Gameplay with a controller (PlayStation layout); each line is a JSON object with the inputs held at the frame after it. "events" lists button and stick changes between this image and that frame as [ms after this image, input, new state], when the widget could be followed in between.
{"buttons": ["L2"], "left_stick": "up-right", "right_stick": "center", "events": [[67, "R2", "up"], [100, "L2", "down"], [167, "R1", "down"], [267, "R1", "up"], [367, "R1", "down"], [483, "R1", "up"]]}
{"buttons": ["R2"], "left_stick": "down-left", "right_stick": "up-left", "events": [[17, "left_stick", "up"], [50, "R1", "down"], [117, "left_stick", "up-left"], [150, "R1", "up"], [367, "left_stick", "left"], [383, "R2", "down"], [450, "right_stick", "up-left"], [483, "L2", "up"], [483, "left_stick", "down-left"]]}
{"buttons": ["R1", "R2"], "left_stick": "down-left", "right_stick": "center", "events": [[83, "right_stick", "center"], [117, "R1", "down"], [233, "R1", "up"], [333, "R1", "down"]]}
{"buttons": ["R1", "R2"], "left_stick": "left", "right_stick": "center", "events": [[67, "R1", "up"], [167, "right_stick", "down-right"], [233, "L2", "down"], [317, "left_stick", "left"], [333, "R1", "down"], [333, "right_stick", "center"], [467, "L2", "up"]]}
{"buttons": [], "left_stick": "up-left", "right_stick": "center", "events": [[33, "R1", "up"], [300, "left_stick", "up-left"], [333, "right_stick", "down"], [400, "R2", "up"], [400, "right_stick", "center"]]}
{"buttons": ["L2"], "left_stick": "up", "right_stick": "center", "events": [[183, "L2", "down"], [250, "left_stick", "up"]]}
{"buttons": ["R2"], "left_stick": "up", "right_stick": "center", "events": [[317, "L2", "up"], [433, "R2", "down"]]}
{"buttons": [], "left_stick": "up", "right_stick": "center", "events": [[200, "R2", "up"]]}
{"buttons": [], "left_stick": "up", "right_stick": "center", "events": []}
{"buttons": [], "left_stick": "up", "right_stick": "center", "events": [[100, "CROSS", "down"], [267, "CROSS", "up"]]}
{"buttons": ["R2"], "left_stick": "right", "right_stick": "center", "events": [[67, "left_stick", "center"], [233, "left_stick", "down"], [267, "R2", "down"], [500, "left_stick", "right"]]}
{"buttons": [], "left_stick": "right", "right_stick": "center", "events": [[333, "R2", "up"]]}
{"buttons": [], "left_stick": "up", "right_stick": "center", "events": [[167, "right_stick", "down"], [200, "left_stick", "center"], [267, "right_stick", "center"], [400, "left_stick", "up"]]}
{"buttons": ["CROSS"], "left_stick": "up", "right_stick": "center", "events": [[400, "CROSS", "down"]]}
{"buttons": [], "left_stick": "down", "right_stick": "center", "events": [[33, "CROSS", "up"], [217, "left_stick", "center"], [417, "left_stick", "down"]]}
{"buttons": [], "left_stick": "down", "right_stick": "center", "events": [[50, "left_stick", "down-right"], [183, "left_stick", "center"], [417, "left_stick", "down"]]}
——
» **WHAT NEEDS TO BE DONE**:
Give the number of lines in the listing that contain the string "CROSS". Write nothing else.

» **ANSWER TO THIS EXERCISE**:
3